From mboxrd@z Thu Jan  1 00:00:00 1970
From: Peter Zijlstra <peterz@infradead.org>
Subject: Re: [rfc][patch 4a/6] brlock: "fast" brlocks
Date: Thu, 15 Oct 2009 13:05:21 +0200
Message-ID: <1255604722.8392.467.camel@twins>
References: <20091015044026.319860788@suse.de>
	 <20091015050048.777261867@suse.de>  <20091015065839.GA4262@wotan.suse.de>
Mime-Version: 1.0
Content-Type: text/plain
Content-Transfer-Encoding: 7bit
Cc: linux-arch@vger.kernel.org, linux-fsdevel@vger.kernel.org,
	Ian Kent <raven@themaw.net>,
	Linus Torvalds <torvalds@linux-foundation.org>,
	linux-kernel@vger.kernel.org, David Miller <davem@davemloft.net>,
	Al Viro <viro@ZenIV.linux.org.uk>
To: Nick Piggin <npiggin@suse.de>
Return-path: <linux-fsdevel-owner@vger.kernel.org>
Received: from bombadil.infradead.org ([18.85.46.34]:37693 "EHLO
	bombadil.infradead.org" rhost-flags-OK-OK-OK-OK) by vger.kernel.org
	with ESMTP id S1758102AbZJOLG1 (ORCPT
	<rfc822;linux-fsdevel@vger.kernel.org>);
	Thu, 15 Oct 2009 07:06:27 -0400
In-Reply-To: <20091015065839.GA4262@wotan.suse.de>
Sender: linux-fsdevel-owner@vger.kernel.org
List-ID: <linux-fsdevel.vger.kernel.org>

On Thu, 2009-10-15 at 08:58 +0200, Nick Piggin wrote:
> [Not for merge. Stop reading if you're not interested in locking minutiae.]
> 
> OK, this is untested but I think the theory is right. Basically it is taking
> the idea from Dave M's cool brlock optimisation stuff with one further
> optimisation in that the read locker does not check the spinlock but
> rather we keep another wlocked variable together inthe same cacheline per
> CPU, so the read locker only has to touch one cacheline rather than 2.
> 
> This actually will reduce the number of atomics by 2 per path lookup,
> however we have an smp_mb() there now which is really nasty on some
> architectures (like ia64 and ppc64), and not that nice on x86 either.

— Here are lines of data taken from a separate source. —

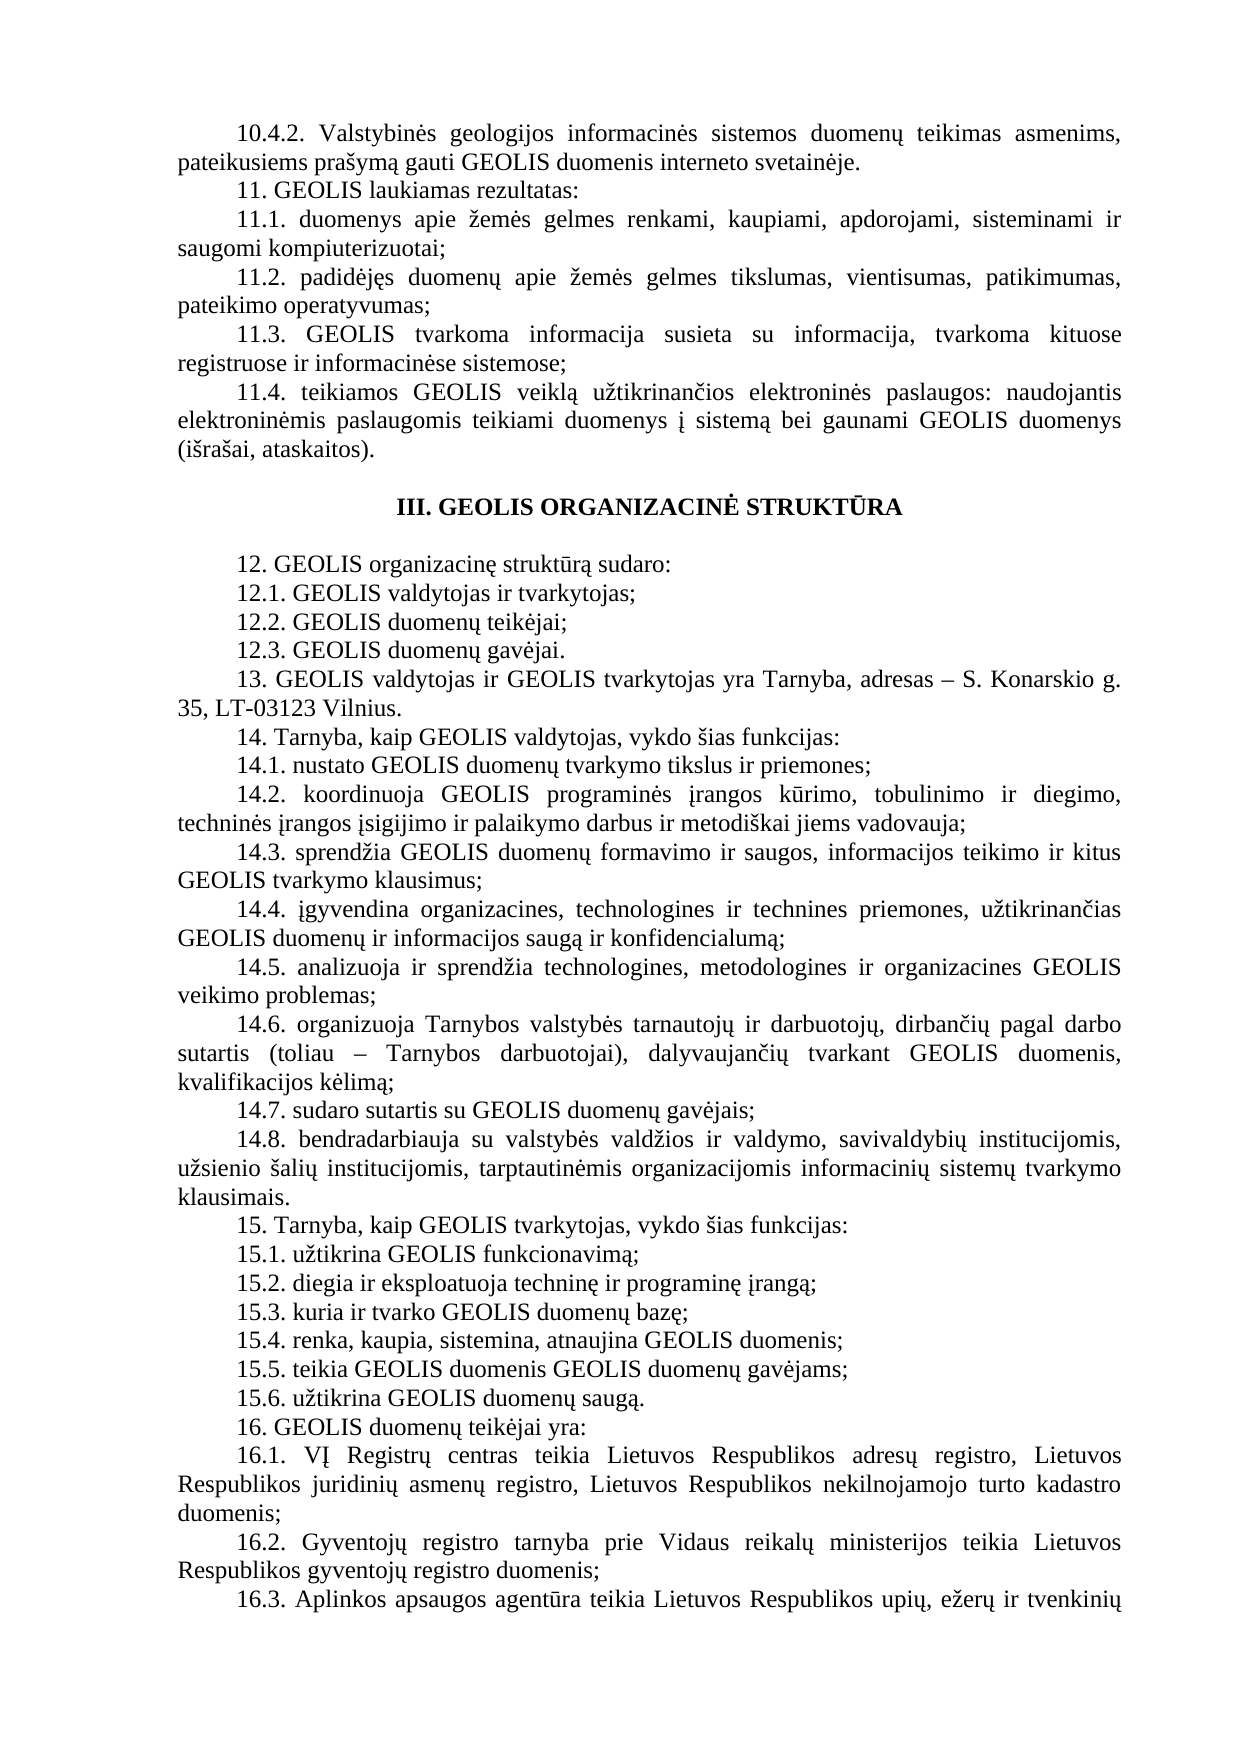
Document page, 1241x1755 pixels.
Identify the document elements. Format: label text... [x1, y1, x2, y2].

text 15.1. užtikrina GEOLIS funkcionavimą; [177, 1239, 1122, 1268]
text 12.3. GEOLIS duomenų gavėjai. [177, 636, 1122, 664]
text 15. Tarnyba, kaip GEOLIS tvarkytojas, vykdo šias funkcijas: [177, 1211, 1122, 1239]
text 11.2. padidėjęs duomenų apie žemės gelmes tikslumas, vientisumas, patikimumas, pateikimo operatyvumas; [177, 262, 1122, 319]
text 12. GEOLIS organizacinę struktūrą sudaro: [177, 549, 1122, 578]
text 15.4. renka, kaupia, sistemina, atnaujina GEOLIS duomenis; [177, 1326, 1122, 1354]
text 11.1. duomenys apie žemės gelmes renkami, kaupiami, apdorojami, sisteminami ir saugomi kompiuterizuotai; [177, 204, 1122, 262]
text 15.2. diegia ir eksploatuoja techninę ir programinę įrangą; [177, 1268, 1122, 1297]
text 16.1. VĮ Registrų centras teikia Lietuvos Respublikos adresų registro, Lietuvos Respublikos juridinių asmenų registro, Lietuvos Respublikos nekilnojamojo turto kadastro duomenis; [177, 1441, 1122, 1527]
text 14. Tarnyba, kaip GEOLIS valdytojas, vykdo šias funkcijas: [177, 722, 1122, 751]
text 16. GEOLIS duomenų teikėjai yra: [177, 1412, 1122, 1441]
text 14.7. sudaro sutartis su GEOLIS duomenų gavėjais; [177, 1096, 1122, 1124]
text 14.5. analizuoja ir sprendžia technologines, metodologines ir organizacines GEOLIS veikimo problemas; [177, 952, 1122, 1009]
text 14.2. koordinuoja GEOLIS programinės įrangos kūrimo, tobulinimo ir diegimo, techninės įrangos įsigijimo ir palaikymo darbus ir metodiškai jiems vadovauja; [177, 779, 1122, 837]
text 14.3. sprendžia GEOLIS duomenų formavimo ir saugos, informacijos teikimo ir kitus GEOLIS tvarkymo klausimus; [177, 837, 1122, 894]
text 14.6. organizuoja Tarnybos valstybės tarnautojų ir darbuotojų, dirbančių pagal darbo sutartis (toliau – Tarnybos darbuotojai), dalyvaujančių tvarkant GEOLIS duomenis, kvalifikacijos kėlimą; [177, 1009, 1122, 1096]
text 16.2. Gyventojų registro tarnyba prie Vidaus reikalų ministerijos teikia Lietuvos Respublikos gyventojų registro duomenis; [177, 1527, 1122, 1584]
text 10.4.2. Valstybinės geologijos informacinės sistemos duomenų teikimas asmenims, pateikusiems prašymą gauti GEOLIS duomenis interneto svetainėje. [177, 118, 1122, 176]
text 12.1. GEOLIS valdytojas ir tvarkytojas; [177, 578, 1122, 607]
text 15.6. užtikrina GEOLIS duomenų saugą. [177, 1383, 1122, 1412]
text 14.8. bendradarbiauja su valstybės valdžios ir valdymo, savivaldybių institucijomis, užsienio šalių institucijomis, tarptautinėmis organizacijomis informacinių sistemų tvarkymo klausimais. [177, 1124, 1122, 1211]
text 11. GEOLIS laukiamas rezultatas: [177, 176, 1122, 204]
text 14.1. nustato GEOLIS duomenų tvarkymo tikslus ir priemones; [177, 751, 1122, 779]
text 11.3. GEOLIS tvarkoma informacija susieta su informacija, tvarkoma kituose registruose ir informacinėse sistemose; [177, 319, 1122, 377]
text III. GEOLIS ORGANIZACINĖ STRUKTŪRA [177, 492, 1122, 521]
text 15.3. kuria ir tvarko GEOLIS duomenų bazę; [177, 1297, 1122, 1326]
text 14.4. įgyvendina organizacines, technologines ir technines priemones, užtikrinančias GEOLIS duomenų ir informacijos saugą ir konfidencialumą; [177, 894, 1122, 952]
text 12.2. GEOLIS duomenų teikėjai; [177, 607, 1122, 636]
text 15.5. teikia GEOLIS duomenis GEOLIS duomenų gavėjams; [177, 1354, 1122, 1383]
text 13. GEOLIS valdytojas ir GEOLIS tvarkytojas yra Tarnyba, adresas – S. Konarskio g. 35, LT-03123 Vilnius. [177, 664, 1122, 722]
text 16.3. Aplinkos apsaugos agentūra teikia Lietuvos Respublikos upių, ežerų ir tvenkinių [177, 1584, 1122, 1613]
text 11.4. teikiamos GEOLIS veiklą užtikrinančios elektroninės paslaugos: naudojantis elektroninėmis paslaugomis teikiami duomenys į sistemą bei gaunami GEOLIS duomenys (išrašai, ataskaitos). [177, 377, 1122, 463]
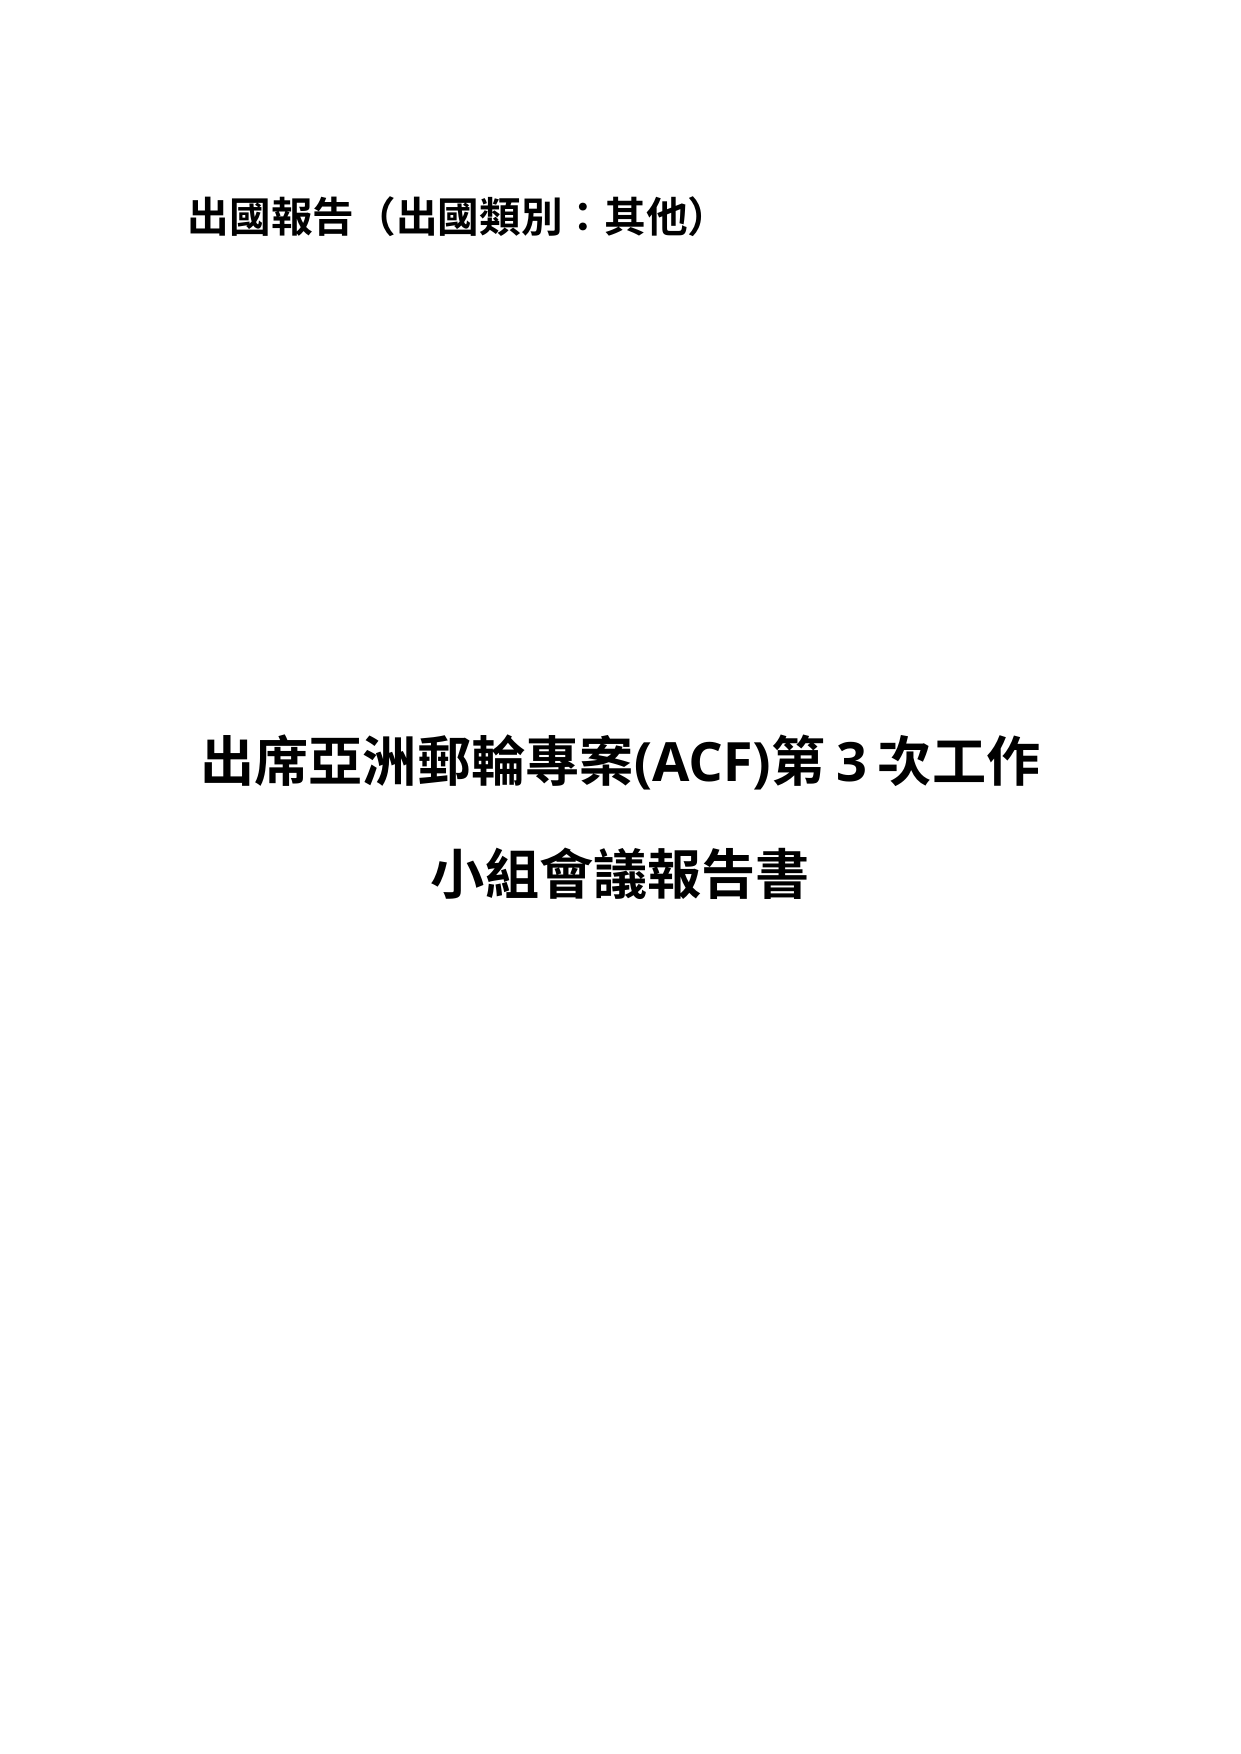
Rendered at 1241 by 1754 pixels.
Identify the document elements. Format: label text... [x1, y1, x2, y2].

text 出席亞洲郵輪專案(ACF)第3次工作小組會議報告書 [187, 702, 1053, 927]
text 出國報告（出國類別：其他） [187, 177, 1053, 252]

> We can probably do something interesting on ia64 and ppc64 so that we
> take advantage of the fact rlocked and wlocked are in the same cacheline
> so cache coherency (rather than memory consistency) should always provide
> a strict ordering there. We still do need an acquire barrier -- but it is
> a much nicer lwsync or st.acq on ppc and ia64.
> 
> But: is the avoidance of the atomic RMW a big win? On x86 cores I've tested
> IIRC mfence is about as costly as a locked instruction which includes the
> mfence...
> 
> So long story short: it might be a small win but it is going to be very
> arch specific and will require arch specific code to do the barriers and
> things. The generic spinlock brlock isn't bad at all, so I'll just post
> this as a curiosity for the time being.
>  

fwiw, I rather like this implementation better, and adding lockdep
annotations to this one shouldn't be hard.